Monday, September 19, 2011

親心

土日、二つの地方の懇談会に行ってきた。学業や就職に関する親御さんの相談に乗るためである。各日、だいたい2、3時間、一人15分から20分相談を受ける。全学部あわせると、平均して一会場に100人弱くらいは相談に来られる。学部内で教員に割り振って、これを九州や近隣地区あわせて二十か所程度行なうのである。

昔の大学のイメージからすれば考えられないとおっしゃる方も少なくないであろうが、数年以内にこの制度は、国公立大学においても一般化するであろう、というか、現在しつつある、と思う。


夜に後援会(簡単に言えばPTA)主催の懇親会があり、なんというかとても九州的な人間的温かみのある時間を過ごさせていただいた。
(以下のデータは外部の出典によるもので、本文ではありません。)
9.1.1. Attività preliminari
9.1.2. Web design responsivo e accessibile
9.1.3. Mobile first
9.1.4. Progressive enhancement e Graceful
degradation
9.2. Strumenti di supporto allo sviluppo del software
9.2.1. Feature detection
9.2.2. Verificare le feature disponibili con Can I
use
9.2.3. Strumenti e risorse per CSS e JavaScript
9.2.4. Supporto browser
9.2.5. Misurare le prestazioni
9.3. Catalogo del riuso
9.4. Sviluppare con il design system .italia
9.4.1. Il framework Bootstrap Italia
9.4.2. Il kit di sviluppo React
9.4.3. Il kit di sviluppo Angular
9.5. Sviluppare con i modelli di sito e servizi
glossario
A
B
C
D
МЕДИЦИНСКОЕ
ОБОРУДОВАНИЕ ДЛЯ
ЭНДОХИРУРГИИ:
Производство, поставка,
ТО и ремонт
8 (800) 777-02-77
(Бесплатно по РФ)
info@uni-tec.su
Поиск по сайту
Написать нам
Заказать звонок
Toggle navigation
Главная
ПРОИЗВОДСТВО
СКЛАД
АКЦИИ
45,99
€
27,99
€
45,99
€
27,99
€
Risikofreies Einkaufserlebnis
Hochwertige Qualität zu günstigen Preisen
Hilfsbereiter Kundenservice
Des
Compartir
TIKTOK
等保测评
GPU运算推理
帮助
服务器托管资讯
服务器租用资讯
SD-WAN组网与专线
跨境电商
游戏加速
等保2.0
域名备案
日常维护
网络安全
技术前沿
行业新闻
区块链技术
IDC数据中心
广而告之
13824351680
最後に万歳三唱があった。「大学のますますのご発展と私たちの子どもの幸せを願って…」という言葉には不覚にも感動した。当たり前のことだが、休日にわざわざ懇談会上の運営やら、気難し屋の多い大学教員相手の飲み会など誰も好き好んでしたいはずはない。すべては子どものため、なのだ。


こういう純朴な親心や素直な子どもたちというのは地方の小さな大学にはとりわけよく見える類のものだ。こうなると、なかなかポストモダンの非人間主義には辿り着かない…。このギャップこそがとても現代的な光景なのであって、現代哲学はこのギャップから出発すべきなのではないか。

これは子どもの幼稚化、親が子離れしていない、といった問題ではない。ドゥルーズの管理社会論はこの点できわめて基本的な視座を与えてくれる(この点は、このあいだの国際シンポで、ベンヤミンの大学論の導入として取り上げた)。生政治学の非自然主義的側面、私の言葉で言えば、制度論的な関心が必要になってくる場面である。

…などと思ったりもする一地方大学教員の週末でした。